* _DESCRIPTION OF THE TASK_
Copy the data starting at the beginning and ending at the line containing "Maintain windshield and", swapping "starting power" for "cranking power" and keeping everything else unchanged. Give only those lines.

[Collected data]
============

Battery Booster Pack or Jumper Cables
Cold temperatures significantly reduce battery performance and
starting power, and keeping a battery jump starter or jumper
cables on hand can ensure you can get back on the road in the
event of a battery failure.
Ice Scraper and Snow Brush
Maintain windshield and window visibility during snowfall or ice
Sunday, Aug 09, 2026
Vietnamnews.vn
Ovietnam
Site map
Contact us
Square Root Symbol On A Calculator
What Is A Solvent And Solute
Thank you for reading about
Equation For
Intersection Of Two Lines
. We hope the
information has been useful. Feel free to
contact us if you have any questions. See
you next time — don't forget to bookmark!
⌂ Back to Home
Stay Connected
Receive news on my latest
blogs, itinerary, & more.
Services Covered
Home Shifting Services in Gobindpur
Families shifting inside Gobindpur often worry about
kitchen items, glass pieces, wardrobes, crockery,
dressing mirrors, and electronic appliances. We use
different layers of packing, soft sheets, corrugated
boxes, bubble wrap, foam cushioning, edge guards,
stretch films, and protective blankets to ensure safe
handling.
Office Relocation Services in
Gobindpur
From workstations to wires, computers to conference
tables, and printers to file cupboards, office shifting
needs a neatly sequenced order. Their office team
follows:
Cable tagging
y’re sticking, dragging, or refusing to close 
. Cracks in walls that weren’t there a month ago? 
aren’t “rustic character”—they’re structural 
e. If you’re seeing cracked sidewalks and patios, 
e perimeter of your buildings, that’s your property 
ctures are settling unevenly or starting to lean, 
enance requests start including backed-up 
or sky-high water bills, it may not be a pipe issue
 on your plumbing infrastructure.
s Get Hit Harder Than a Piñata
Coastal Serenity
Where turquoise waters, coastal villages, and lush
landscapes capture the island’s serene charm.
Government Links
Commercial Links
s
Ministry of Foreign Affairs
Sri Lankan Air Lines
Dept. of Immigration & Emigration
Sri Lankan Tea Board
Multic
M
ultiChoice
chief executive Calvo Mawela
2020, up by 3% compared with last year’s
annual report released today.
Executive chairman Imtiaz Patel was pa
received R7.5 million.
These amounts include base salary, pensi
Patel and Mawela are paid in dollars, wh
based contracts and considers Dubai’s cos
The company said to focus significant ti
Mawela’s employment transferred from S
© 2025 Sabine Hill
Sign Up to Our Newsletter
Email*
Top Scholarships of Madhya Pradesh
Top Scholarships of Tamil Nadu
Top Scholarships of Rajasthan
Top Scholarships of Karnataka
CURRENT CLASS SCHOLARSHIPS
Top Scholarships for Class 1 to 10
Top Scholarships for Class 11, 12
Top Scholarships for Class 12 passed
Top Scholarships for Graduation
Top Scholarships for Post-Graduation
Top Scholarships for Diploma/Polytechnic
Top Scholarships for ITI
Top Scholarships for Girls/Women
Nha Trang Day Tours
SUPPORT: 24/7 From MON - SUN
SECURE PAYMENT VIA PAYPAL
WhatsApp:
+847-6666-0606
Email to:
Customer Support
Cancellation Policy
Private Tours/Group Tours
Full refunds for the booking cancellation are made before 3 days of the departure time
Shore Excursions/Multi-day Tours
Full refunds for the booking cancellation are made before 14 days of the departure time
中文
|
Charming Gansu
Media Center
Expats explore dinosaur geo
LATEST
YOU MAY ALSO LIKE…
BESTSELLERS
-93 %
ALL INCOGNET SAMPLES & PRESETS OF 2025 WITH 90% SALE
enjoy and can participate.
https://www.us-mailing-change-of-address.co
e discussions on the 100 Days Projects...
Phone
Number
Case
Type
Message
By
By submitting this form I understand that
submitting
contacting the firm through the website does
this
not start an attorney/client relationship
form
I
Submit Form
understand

============

* _RESULT_
Battery Booster Pack or Jumper Cables
Cold temperatures significantly reduce battery performance and
cranking power, and keeping a battery jump starter or jumper
cables on hand can ensure you can get back on the road in the
event of a battery failure.
Ice Scraper and Snow Brush
Maintain windshield and window visibility during snowfall or ice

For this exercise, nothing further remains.